OPINION:
One of the most talked-about Super Bowl ads from this year was set in a high school hallway. A student being bullied, with a note calling him a “Dirty Jew,” finds solace in a fellow classmate who tells him not to listen to the bullies.
At a time when one-third of Jewish students have experienced antisemitism while on campus or have felt targeted because of their Jewish identity, universities face a significant choice. They can retreat into silence or moral equivocation, or they can model courage, creating space for honest dialogue while refusing to excuse barbarism or indulge antisemitic falsehoods.

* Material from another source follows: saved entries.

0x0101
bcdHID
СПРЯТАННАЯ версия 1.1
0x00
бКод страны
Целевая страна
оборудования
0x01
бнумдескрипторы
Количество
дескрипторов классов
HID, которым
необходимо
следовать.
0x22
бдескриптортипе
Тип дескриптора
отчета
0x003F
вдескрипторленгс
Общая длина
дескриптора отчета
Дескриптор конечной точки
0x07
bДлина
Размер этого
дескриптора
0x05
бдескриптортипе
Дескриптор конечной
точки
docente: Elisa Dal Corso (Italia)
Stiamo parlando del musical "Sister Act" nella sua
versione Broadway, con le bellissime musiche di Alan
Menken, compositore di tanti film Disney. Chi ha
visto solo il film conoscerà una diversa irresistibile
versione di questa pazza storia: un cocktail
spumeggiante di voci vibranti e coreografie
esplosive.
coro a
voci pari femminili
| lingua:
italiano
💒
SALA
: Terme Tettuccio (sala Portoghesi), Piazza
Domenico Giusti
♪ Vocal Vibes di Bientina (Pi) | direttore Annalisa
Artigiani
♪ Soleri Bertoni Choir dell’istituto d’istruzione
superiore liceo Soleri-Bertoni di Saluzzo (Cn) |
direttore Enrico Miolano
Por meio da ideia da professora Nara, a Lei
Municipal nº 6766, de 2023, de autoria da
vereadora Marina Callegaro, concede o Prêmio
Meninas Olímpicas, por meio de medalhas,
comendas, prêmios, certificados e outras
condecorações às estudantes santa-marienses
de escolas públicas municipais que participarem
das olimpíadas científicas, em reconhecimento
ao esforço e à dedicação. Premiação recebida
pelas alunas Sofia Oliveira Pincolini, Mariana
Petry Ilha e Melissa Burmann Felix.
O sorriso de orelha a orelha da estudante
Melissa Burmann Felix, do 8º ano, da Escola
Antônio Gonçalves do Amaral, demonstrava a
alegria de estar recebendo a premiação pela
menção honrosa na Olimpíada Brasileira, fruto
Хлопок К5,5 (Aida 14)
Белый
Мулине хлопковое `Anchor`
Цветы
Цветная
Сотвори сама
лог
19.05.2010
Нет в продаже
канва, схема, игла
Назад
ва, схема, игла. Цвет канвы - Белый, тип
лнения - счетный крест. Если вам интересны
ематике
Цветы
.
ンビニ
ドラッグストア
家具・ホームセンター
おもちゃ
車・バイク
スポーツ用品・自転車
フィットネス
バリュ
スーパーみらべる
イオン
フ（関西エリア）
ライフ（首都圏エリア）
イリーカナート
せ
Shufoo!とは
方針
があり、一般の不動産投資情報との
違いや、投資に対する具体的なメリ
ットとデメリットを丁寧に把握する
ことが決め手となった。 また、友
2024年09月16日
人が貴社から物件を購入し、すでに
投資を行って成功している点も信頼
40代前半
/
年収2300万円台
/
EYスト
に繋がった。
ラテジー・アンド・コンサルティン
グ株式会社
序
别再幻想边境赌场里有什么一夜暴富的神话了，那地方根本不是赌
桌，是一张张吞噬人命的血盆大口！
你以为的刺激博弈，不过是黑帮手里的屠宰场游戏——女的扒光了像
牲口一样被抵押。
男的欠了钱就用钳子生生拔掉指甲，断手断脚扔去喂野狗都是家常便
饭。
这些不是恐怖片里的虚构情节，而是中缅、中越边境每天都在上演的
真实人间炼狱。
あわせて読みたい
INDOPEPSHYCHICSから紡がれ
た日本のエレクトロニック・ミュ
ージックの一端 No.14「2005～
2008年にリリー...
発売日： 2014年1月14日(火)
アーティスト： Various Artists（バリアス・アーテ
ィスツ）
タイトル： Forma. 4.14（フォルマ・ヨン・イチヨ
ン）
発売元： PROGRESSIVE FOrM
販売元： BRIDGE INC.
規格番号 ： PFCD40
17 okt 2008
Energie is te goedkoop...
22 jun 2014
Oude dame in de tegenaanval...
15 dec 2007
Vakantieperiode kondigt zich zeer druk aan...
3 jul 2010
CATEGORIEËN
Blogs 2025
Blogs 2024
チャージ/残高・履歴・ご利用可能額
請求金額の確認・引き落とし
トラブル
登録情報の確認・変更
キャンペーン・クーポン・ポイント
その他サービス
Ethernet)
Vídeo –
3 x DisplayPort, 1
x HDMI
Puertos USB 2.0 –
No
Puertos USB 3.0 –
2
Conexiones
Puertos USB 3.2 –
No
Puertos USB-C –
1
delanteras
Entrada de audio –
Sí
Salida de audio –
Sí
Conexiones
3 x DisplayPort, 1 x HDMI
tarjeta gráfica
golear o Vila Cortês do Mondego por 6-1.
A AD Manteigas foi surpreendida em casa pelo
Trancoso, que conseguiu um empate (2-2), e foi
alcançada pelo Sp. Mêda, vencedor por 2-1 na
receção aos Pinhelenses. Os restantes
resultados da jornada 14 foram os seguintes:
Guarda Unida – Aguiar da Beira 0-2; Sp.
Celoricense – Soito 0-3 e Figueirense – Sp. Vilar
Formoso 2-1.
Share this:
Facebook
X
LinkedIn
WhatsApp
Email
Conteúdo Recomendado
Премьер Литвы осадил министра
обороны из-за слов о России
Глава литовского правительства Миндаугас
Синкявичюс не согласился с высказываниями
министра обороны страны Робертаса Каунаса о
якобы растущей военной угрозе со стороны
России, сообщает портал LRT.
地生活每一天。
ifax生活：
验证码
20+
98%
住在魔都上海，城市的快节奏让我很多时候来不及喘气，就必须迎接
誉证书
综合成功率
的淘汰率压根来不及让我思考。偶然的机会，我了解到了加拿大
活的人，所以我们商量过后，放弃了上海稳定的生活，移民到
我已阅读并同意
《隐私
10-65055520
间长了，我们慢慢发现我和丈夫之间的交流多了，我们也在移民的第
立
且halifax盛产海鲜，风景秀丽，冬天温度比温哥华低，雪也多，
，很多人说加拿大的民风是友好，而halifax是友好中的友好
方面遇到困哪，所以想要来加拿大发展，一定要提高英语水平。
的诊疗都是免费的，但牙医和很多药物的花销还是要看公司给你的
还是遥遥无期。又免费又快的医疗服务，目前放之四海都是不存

Colorado Christian University has chosen the latter.
In the aftermath of Hamas’ murderous attacks on Israel on Oct. 7, 2023 (and the ensuing antisemitic and anti-Israel rhetoric), we launched an annual initiative dedicated to standing with Israel. We opposed antisemitism in all its forms and fostered serious engagement between Christian and Jewish communities.
This program reflects a conviction that transcends politics: The United States and Israel share not only strategic interests but also deep moral and civilizational roots.
Israel matters to America for practical reasons. It is the only stable democracy in the Middle East, a reliable ally in a volatile region and a critical partner in intelligence, technology and defense. Yet those facts alone are not sufficient to explain the depth of American support for Israel, nor should they be.
The stronger bond is cultural and moral. Judeo-Christian ideas, human dignity, moral responsibility, ordered liberty and the rule of law are foundational to Western civilization. These principles animate American constitutionalism just as they animate Israel’s democratic experiment.
When Israel is attacked for being a Jewish state committed to democratic norms, it is not only Israel on trial but also the moral legitimacy of the West itself.
That is why antisemitism today is so dangerous. It rarely announces itself honestly. Instead, it cloaks itself in moral language, academic jargon or selective outrage. It treats Israel as uniquely illegitimate, excuses or minimizes terrorism, and holds the Jewish state to standards demanded of no other nation. History teaches us where this road leads.
From March 3 to 5, Colorado Christian University will host “CCU for Israel,” where students will hear directly from a variety of voices, including Omer Shem Tov, who was abducted from the Nova Music Festival and held hostage by Hamas for 505 days.
His presence is not symbolic; it is personal. Students will engage him in conversation, listen to his story and grapple with the human cost of terrorism, not through headlines but through a living witness.
They will also hear from Oscar “Osi” Sladek, a Holocaust survivor whose life bridges the darkest chapter of Jewish history with the modern struggle against hatred and denial. In a moment when historical amnesia is increasingly fashionable, such testimony is indispensable.
Taken together, these events reflect a simple but urgent truth: Standing with Israel is not an act of partisanship. It is an act of moral clarity.
In this fractured cultural moment, the very threads of Western civilization, which Israel embodies in the Middle East, hang in the balance. Our shared belief in the sanctity of human life, the responsibility of moral action and the possibility of ordered liberty remains a bulwark against chaos and cruelty. These are not relics of the past; they are resources for the future.
It is now more important than ever before to model the quiet strength and extend the hand of friendship to our Jewish neighbors. Standing with Israel is ultimately about standing for something larger: truth over propaganda, civilization over barbarism and hope over fear.
This is a cause worthy not only of a week but also of a generation.
• Greg Schaller is director of the Centennial Institute, the conservative think tank of Colorado Christian University.